La discheratosi congenita (DC), infine, è una malattia ereditaria solitamente caratterizzata da manifestazioni alle mucose e alla pelle, insufficienza del midollo osseo, predisposizione a sviluppare tumori, fibrosi polmonare e fibrosi epatica.

COME SI CURA
Le possibilità di cura della porpora trombocitopenica amegacariocitica congenita sono molto limitate. Ad eccezione delle trasfusioni di piastrine, la maggior parte delle terapie è inefficace. I pazienti non rispondono infatti, all'infusione di immunoglobuline, alla somministrazione di corticosteroidi e androgeni o alla splenectomia (asportazione della milza), sebbene sia stato descritto un transitorio miglioramento a breve termine in alcuni bambini.
Attualmente l'unica terapia risolutiva è il trapianto di cellule staminali emopoietiche. Nei pazienti che non dispongono di un donatore familiare compatibile, vi è la possibilità di eseguire il trapianto da donatori alternativi (come per esempio quelli selezionati sui registri internazionali dei donatori di midollo osseo). Tentativi di aumentare la produzione di piastrine, come l'uso di citochine che stimolano la produzione di piastrine da parte dei megacariociti, non hanno portato a risultati soddisfacenti.
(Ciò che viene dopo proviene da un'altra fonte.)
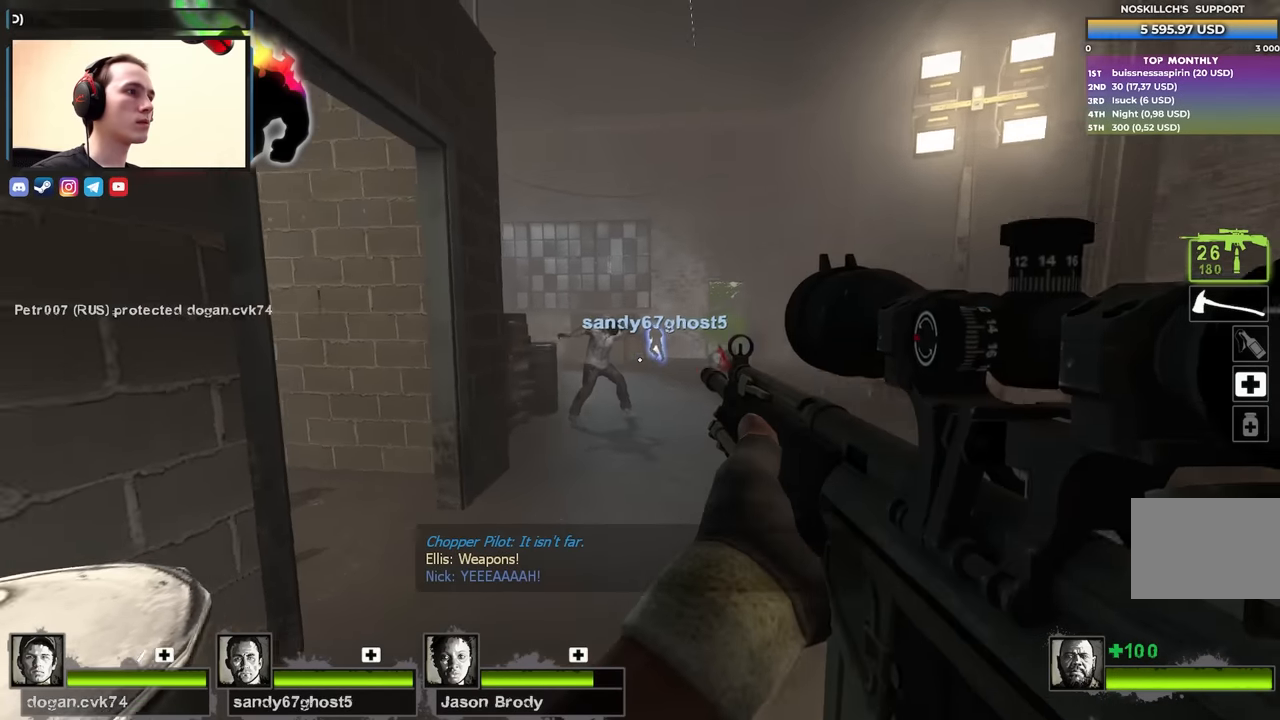
{"keys": ["d", "w"], "events": [[133, "d", "down"]]}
E' stato prospettato l'impiego della terapia genica.
Tuttavia la malattia è rara e il piccolo numero di pazienti rende difficile la sperimentazione. Inoltre, i miglioramenti con il trapianto di cellule staminali ematopoietiche da donatori non imparentati sono stati considerevoli e hanno portato a risultati molto soddisfacenti. Va inoltre considerato che un'eventuale terapia genica, applicata a un gene come l'MPL comporta un rischio non trascurabile di evoluzione leucemica.